→ **DESCRIPTION OF THE TASK**: Find "middle mcp: (808, 298)" in the entries below; copy that line through the last, exactly, with no pictures.

→ **TASK INPUT**:

------------------------------------------------------------

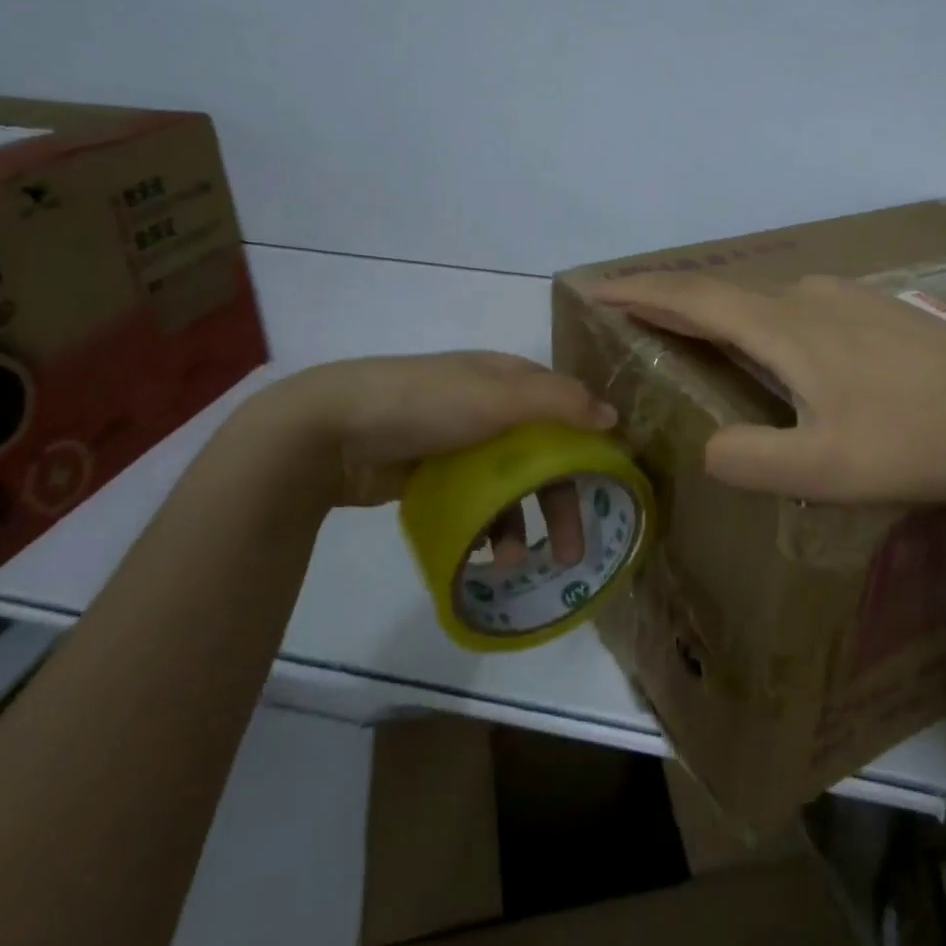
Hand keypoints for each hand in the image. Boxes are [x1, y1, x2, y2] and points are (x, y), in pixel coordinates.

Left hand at [237, 352, 615, 560]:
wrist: (332, 430)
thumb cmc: (426, 404)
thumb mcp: (499, 395)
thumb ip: (560, 404)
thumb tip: (613, 418)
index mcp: (509, 381)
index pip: (566, 410)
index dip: (591, 446)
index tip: (609, 488)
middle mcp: (491, 409)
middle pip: (542, 457)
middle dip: (559, 504)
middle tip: (571, 553)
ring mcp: (460, 444)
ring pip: (509, 487)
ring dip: (520, 525)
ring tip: (514, 564)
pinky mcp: (434, 475)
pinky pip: (475, 504)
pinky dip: (485, 527)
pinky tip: (483, 552)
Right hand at [590, 272, 945, 507]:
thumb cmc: (917, 442)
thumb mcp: (825, 470)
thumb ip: (751, 460)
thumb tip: (706, 448)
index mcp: (785, 328)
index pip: (693, 300)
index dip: (640, 292)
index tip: (596, 288)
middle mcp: (808, 298)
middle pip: (724, 293)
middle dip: (671, 300)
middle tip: (632, 314)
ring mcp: (848, 299)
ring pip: (764, 299)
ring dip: (720, 311)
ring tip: (695, 334)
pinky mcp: (877, 312)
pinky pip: (798, 306)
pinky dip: (762, 319)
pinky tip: (776, 344)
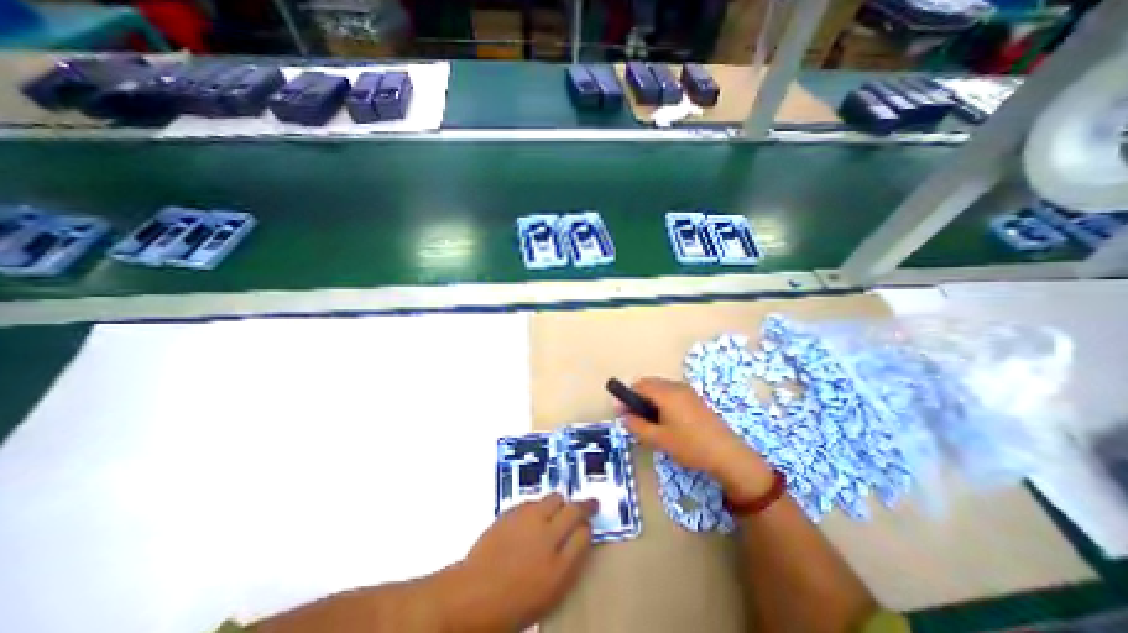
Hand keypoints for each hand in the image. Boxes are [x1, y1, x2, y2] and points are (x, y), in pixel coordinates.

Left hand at [444, 495, 597, 631]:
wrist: (471, 595)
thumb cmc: (510, 607)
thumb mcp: (547, 595)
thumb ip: (566, 565)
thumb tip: (577, 542)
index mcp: (558, 568)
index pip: (584, 535)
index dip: (587, 529)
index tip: (587, 527)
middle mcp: (547, 538)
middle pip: (574, 510)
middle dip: (585, 506)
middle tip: (590, 504)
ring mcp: (529, 521)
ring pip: (555, 498)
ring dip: (561, 503)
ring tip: (560, 509)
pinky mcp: (513, 511)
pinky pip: (534, 501)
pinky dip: (539, 506)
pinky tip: (535, 517)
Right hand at [616, 378, 776, 500]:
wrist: (728, 455)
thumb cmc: (690, 446)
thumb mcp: (658, 439)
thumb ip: (636, 425)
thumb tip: (622, 414)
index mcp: (666, 393)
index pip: (638, 385)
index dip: (627, 397)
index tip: (623, 414)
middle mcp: (676, 386)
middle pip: (649, 384)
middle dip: (638, 398)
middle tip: (637, 420)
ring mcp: (687, 391)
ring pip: (660, 389)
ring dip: (650, 400)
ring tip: (652, 423)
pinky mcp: (695, 398)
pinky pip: (671, 393)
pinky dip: (663, 402)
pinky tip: (668, 422)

------------------------------------------------------------

→ **TASK RESULT**:
middle mcp: (808, 298)
middle pip: (724, 293)
middle dip: (671, 300)
middle tip: (632, 314)
ring mcp: (848, 299)
ring pip: (764, 299)
ring dip: (720, 311)
ring tip: (695, 334)
pinky mcp: (877, 312)
pinky pip: (798, 306)
pinky dip: (762, 319)
pinky tip: (776, 344)
Hand keypoints for each hand in the image. Boxes are [x1, y1, x2, y2] and points are (x, y), in pixel coordinates.

Left hand at [444, 495, 597, 631]:
wrist: (471, 595)
thumb cmc: (510, 607)
thumb mcp: (547, 595)
thumb ip: (566, 565)
thumb tip: (577, 542)
index mcp: (558, 568)
index pip: (584, 535)
index dip: (587, 529)
index tip: (587, 527)
middle mcp: (547, 538)
middle pip: (574, 510)
middle dip: (585, 506)
middle tip: (590, 504)
ring mcp: (529, 521)
ring pip: (555, 498)
ring dip: (561, 503)
ring tip: (560, 509)
pinky mcp: (513, 511)
pinky pip: (534, 501)
pinky dip: (539, 506)
pinky tip: (535, 517)
Right hand at [616, 378, 776, 500]:
wrist: (728, 455)
thumb cmc: (690, 446)
thumb mcp: (658, 439)
thumb ip: (636, 425)
thumb tip: (622, 414)
index mcp: (666, 393)
index pip: (638, 385)
index dip: (627, 397)
index tip: (623, 414)
middle mcp: (676, 386)
middle pip: (649, 384)
middle dip: (638, 398)
middle tip: (637, 420)
ring mcp: (687, 391)
ring pip: (660, 389)
ring dip: (650, 400)
ring tip: (652, 423)
pinky mcp: (695, 398)
pinky pip: (671, 393)
pinky dip: (663, 402)
pinky tip: (668, 422)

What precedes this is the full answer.